Maksim Rogov

Personal information
- Full name: Maksim Alekseyevich Rogov
- Date of birth: 11 February 1986 (age 39)
- Place of birth: Leningrad, Russian SFSR
- Height: 1.70 m (5 ft 7 in)
- Position(s): Forward/Midfielder

Senior career*
- Years: Team / Apps / (Gls)
- 2003–2006: FC Zenit St. Petersburg / 0 / (0)
- 2007–2008: FC Metallurg-Kuzbass Novokuznetsk / 71 / (13)
- 2009–2010: FC Dynamo St. Petersburg / 66 / (9)
- 2011–2015: FC Mordovia Saransk / 71 / (6)
- 2014–2015: → FC Dynamo St.
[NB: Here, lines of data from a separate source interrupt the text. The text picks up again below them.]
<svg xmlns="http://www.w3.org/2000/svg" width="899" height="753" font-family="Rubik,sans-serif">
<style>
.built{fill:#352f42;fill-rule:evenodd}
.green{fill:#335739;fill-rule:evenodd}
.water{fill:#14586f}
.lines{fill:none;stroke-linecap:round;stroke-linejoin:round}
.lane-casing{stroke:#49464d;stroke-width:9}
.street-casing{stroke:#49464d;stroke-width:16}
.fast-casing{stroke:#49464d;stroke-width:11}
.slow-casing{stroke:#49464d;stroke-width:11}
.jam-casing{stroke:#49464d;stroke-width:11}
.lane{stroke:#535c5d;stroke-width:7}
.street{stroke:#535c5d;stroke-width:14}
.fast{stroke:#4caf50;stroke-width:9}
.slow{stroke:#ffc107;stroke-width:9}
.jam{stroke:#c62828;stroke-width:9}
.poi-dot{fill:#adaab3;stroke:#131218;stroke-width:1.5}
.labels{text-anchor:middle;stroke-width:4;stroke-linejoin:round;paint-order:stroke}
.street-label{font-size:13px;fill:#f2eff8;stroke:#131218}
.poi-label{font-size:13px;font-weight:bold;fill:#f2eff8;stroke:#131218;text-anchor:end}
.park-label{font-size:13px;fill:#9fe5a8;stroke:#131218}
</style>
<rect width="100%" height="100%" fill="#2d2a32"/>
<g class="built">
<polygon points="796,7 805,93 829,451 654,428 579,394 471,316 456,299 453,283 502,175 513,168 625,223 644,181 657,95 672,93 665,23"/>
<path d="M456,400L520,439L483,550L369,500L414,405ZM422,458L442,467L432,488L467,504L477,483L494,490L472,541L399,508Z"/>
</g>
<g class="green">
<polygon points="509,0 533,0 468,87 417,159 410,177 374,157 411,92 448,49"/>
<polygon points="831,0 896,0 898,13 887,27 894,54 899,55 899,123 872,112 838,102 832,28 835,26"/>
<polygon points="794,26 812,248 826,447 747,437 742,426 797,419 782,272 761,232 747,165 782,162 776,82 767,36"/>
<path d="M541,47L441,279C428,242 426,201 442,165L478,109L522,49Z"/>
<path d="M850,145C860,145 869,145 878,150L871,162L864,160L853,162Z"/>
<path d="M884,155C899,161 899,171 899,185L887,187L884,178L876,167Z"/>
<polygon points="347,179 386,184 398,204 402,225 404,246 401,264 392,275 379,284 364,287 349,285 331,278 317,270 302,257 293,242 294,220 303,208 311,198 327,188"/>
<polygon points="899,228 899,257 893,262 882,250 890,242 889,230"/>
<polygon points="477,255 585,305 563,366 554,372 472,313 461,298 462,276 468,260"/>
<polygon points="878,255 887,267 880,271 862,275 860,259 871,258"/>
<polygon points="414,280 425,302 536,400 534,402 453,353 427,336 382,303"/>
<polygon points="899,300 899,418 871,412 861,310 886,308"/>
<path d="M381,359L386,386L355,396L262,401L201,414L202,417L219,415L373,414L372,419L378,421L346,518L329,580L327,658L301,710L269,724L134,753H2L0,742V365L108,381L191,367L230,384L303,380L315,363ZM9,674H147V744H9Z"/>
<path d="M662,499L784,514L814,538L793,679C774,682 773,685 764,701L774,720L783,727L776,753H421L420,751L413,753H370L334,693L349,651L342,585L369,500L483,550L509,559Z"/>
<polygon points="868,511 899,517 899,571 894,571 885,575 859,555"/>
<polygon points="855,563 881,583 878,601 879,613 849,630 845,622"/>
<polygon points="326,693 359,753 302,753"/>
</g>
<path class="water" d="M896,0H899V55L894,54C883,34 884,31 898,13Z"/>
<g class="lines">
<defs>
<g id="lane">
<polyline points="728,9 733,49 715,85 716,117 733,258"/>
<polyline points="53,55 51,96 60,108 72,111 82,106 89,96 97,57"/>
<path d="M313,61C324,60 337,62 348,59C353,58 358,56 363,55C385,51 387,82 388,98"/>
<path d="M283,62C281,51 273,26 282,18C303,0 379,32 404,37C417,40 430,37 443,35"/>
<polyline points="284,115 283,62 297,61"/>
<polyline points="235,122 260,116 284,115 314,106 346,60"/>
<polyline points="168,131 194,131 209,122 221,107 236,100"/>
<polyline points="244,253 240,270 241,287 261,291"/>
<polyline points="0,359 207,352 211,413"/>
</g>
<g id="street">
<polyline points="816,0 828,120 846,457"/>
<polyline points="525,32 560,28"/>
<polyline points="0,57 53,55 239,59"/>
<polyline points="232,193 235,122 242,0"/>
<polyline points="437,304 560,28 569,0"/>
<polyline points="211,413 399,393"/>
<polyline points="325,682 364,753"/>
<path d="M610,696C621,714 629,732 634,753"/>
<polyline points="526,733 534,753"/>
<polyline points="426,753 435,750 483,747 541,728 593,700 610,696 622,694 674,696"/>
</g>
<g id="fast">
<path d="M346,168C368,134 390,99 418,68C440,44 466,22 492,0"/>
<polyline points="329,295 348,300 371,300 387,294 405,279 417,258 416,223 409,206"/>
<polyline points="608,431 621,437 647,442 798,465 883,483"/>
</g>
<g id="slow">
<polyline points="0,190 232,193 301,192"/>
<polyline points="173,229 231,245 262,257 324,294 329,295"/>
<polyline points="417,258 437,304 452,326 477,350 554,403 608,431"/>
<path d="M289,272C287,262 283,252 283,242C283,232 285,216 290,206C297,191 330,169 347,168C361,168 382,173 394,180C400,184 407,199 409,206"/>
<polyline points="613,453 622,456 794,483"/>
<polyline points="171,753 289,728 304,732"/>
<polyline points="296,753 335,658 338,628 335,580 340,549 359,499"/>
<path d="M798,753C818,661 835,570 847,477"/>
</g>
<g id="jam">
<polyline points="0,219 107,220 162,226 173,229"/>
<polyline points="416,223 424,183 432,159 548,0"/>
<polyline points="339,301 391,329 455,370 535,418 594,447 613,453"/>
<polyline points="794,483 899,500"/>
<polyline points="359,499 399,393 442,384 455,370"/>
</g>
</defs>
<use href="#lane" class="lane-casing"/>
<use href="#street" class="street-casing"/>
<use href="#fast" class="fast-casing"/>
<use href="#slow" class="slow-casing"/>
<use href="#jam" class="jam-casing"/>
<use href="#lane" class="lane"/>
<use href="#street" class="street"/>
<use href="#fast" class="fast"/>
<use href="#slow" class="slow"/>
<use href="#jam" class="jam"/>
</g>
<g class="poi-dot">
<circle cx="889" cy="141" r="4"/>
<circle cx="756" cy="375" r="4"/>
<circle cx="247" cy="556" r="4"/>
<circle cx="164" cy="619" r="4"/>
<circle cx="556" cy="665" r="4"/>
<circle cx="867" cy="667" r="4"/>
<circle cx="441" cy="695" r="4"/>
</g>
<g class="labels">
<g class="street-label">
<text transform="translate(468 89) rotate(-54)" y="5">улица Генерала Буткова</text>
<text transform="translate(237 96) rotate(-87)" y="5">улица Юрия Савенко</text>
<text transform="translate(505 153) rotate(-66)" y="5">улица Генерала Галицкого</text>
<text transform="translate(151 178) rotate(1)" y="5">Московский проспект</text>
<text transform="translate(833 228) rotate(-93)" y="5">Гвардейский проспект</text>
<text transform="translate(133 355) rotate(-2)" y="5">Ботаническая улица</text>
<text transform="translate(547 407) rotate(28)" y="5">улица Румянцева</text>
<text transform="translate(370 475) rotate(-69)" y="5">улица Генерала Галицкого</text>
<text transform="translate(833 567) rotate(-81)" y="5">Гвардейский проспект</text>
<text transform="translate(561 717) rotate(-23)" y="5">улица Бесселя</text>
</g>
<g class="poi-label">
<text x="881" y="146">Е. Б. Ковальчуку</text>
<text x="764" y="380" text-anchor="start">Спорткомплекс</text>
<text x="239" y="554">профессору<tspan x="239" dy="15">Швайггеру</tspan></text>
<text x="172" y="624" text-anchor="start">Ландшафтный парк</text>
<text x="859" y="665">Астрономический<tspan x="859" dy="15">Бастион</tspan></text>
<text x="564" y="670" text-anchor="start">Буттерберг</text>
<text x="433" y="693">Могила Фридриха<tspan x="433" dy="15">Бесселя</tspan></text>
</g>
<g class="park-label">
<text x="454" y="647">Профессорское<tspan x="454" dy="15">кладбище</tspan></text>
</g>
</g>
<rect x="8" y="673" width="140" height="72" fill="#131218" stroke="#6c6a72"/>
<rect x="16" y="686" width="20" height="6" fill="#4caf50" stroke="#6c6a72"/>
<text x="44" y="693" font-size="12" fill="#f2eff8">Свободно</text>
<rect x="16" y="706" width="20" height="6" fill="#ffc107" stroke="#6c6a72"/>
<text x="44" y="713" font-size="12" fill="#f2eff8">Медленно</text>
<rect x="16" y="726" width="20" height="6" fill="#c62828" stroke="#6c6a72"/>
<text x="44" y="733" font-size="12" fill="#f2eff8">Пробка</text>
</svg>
Petersburg (loan) / 27 / (2)
- 2015–2018: FC Dynamo St. Petersburg / 85 / (21)
- 2018: FC KAMAZ Naberezhnye Chelny / 11 / (0)

= Maksim Rogov =

Russian footballer

Maksim Alekseyevich Rogov (Максим Алексеевич Рогов; born 11 February 1986) is a Russian former professional football player.

==Club career==
He played for the main squad of FC Zenit St. Petersburg in the Russian Cup.

Playing for FC Mordovia he became Football Championship of the National League 2011/12 winner.

==Honours==
- 2016–17 Russian Professional Football League, Zone West best player.